QoS built on QoS maybe but I have yet to see how Open allows such information to be exchanged up and down the stack and across services some of which will reside in other clouds.
This seems to make a great deal of assumptions as to what is in place vs. what WILL be in place for Open PaaS. I don’t see why I couldn’t write code to expose contextual services in a solution on Open PaaS, could you walk through an example?
“I understand the idea behind what you are describing in the third paragraph, however with the costs of computing going down and densities going up I don’t see developers or enterprises going after this for a while.”
In the financial trading platforms we are seeing already adoption of our CARS initiative in very interesting ways with very promising results. But yes there is a much bigger incentive in such environments but that said I think we are going to see much more differentiation of service quality being offered and our approach solves this much better than anything I have seen to date. The quicker PaaS is adopted (and fails as did early non-standard app servers) the quicker this need is realized (I am referring to enterprise customers and not the typical rails web app).

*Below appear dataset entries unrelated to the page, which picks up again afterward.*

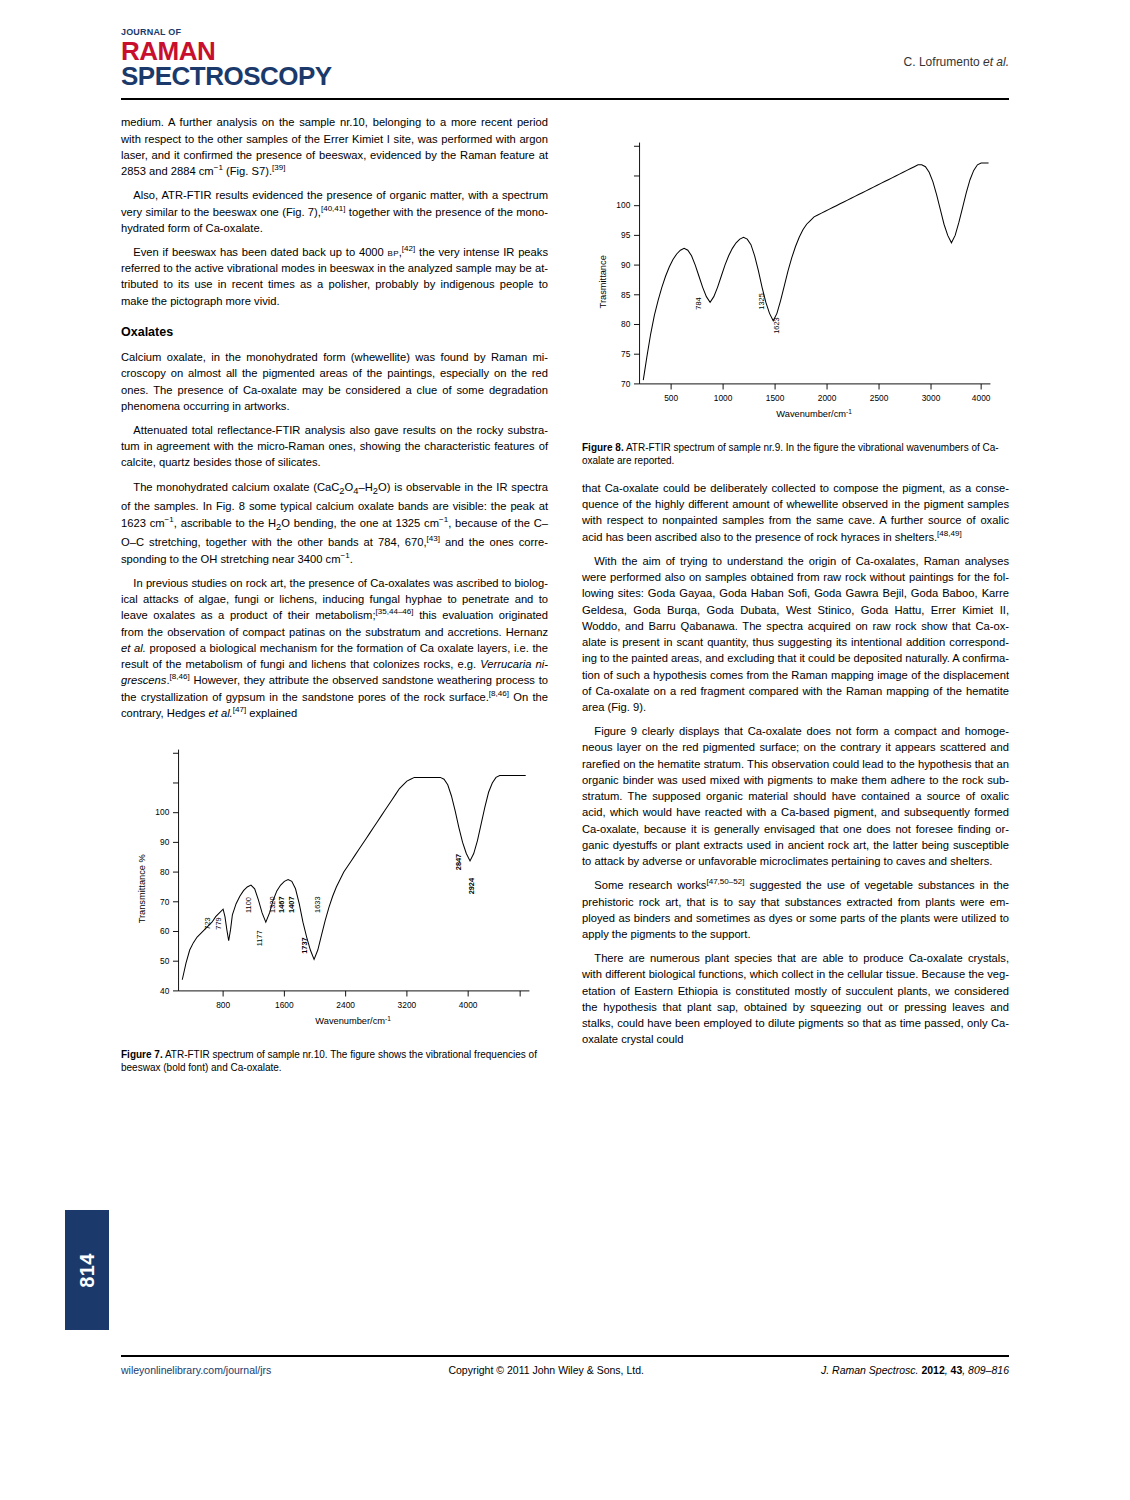Journal of
RAMAN
SPECTROSCOPY
C. Lofrumento et al.
medium. A further analysis on the sample nr.10, belonging to a more recent period with respect to the other samples of the Errer Kimiet I site, was performed with argon laser, and it confirmed the presence of beeswax, evidenced by the Raman feature at 2853 and 2884 cm−1 (Fig. S7).[39]
Also, ATR-FTIR results evidenced the presence of organic matter, with a spectrum very similar to the beeswax one (Fig. 7),[40,41] together with the presence of the monohydrated form of Ca-oxalate.
Even if beeswax has been dated back up to 4000 bp,[42] the very intense IR peaks referred to the active vibrational modes in beeswax in the analyzed sample may be attributed to its use in recent times as a polisher, probably by indigenous people to make the pictograph more vivid.
Oxalates
Calcium oxalate, in the monohydrated form (whewellite) was found by Raman microscopy on almost all the pigmented areas of the paintings, especially on the red ones. The presence of Ca-oxalate may be considered a clue of some degradation phenomena occurring in artworks.
Attenuated total reflectance-FTIR analysis also gave results on the rocky substratum in agreement with the micro-Raman ones, showing the characteristic features of calcite, quartz besides those of silicates.
The monohydrated calcium oxalate (CaC2O4–H2O) is observable in the IR spectra of the samples. In Fig. 8 some typical calcium oxalate bands are visible: the peak at 1623 cm−1, ascribable to the H2O bending, the one at 1325 cm−1, because of the C–O–C stretching, together with the other bands at 784, 670,[43] and the ones corresponding to the OH stretching near 3400 cm−1.
In previous studies on rock art, the presence of Ca-oxalates was ascribed to biological attacks of algae, fungi or lichens, inducing fungal hyphae to penetrate and to leave oxalates as a product of their metabolism;[35,44–46] this evaluation originated from the observation of compact patinas on the substratum and accretions. Hernanz et al. proposed a biological mechanism for the formation of Ca oxalate layers, i.e. the result of the metabolism of fungi and lichens that colonizes rocks, e.g. Verrucaria nigrescens.[8,46] However, they attribute the observed sandstone weathering process to the crystallization of gypsum in the sandstone pores of the rock surface.[8,46] On the contrary, Hedges et al.[47] explained
40 50 60 70 80 90 100 800 1600 2400 3200 4000 Transmittance % Wavenumber/cm-1 723 779 1100 1177 1320 1467 1407 1737 1633 2847 2924
Figure 7. ATR-FTIR spectrum of sample nr.10. The figure shows the vibrational frequencies of beeswax (bold font) and Ca-oxalate.
70 75 80 85 90 95 100 500 1000 1500 2000 2500 3000 4000 Trasmittance Wavenumber/cm-1 784 1325 1623
Figure 8. ATR-FTIR spectrum of sample nr.9. In the figure the vibrational wavenumbers of Ca-oxalate are reported.
that Ca-oxalate could be deliberately collected to compose the pigment, as a consequence of the highly different amount of whewellite observed in the pigment samples with respect to nonpainted samples from the same cave. A further source of oxalic acid has been ascribed also to the presence of rock hyraces in shelters.[48,49]
With the aim of trying to understand the origin of Ca-oxalates, Raman analyses were performed also on samples obtained from raw rock without paintings for the following sites: Goda Gayaa, Goda Haban Sofi, Goda Gawra Bejil, Goda Baboo, Karre Geldesa, Goda Burqa, Goda Dubata, West Stinico, Goda Hattu, Errer Kimiet II, Woddo, and Barru Qabanawa. The spectra acquired on raw rock show that Ca-oxalate is present in scant quantity, thus suggesting its intentional addition corresponding to the painted areas, and excluding that it could be deposited naturally. A confirmation of such a hypothesis comes from the Raman mapping image of the displacement of Ca-oxalate on a red fragment compared with the Raman mapping of the hematite area (Fig. 9).
Figure 9 clearly displays that Ca-oxalate does not form a compact and homogeneous layer on the red pigmented surface; on the contrary it appears scattered and rarefied on the hematite stratum. This observation could lead to the hypothesis that an organic binder was used mixed with pigments to make them adhere to the rock substratum. The supposed organic material should have contained a source of oxalic acid, which would have reacted with a Ca-based pigment, and subsequently formed Ca-oxalate, because it is generally envisaged that one does not foresee finding organic dyestuffs or plant extracts used in ancient rock art, the latter being susceptible to attack by adverse or unfavorable microclimates pertaining to caves and shelters.
Some research works[47,50–52] suggested the use of vegetable substances in the prehistoric rock art, that is to say that substances extracted from plants were employed as binders and sometimes as dyes or some parts of the plants were utilized to apply the pigments to the support.
There are numerous plant species that are able to produce Ca-oxalate crystals, with different biological functions, which collect in the cellular tissue. Because the vegetation of Eastern Ethiopia is constituted mostly of succulent plants, we considered the hypothesis that plant sap, obtained by squeezing out or pressing leaves and stalks, could have been employed to dilute pigments so that as time passed, only Ca-oxalate crystal could
814
wileyonlinelibrary.com/journal/jrs
Copyright © 2011 John Wiley & Sons, Ltd.
J. Raman Spectrosc. 2012, 43, 809–816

Cost awareness (metering) & chargeback are crucial for the cloud to maintain its illusion of infinite capacity – we need a disincentive for high consumption levels that result in insufficient capacity.
I think that you are assuming that PaaS is an all or nothing option. I don’t see PaaS in this way, I see it as a complimentary solution to traditional Enterprise Architecture (classic 3-tier architecture). I do agree that you don’t want people to consume all the capacity as if it were free, but why can’t Quotas, Rules, or constraints take care of this programatically?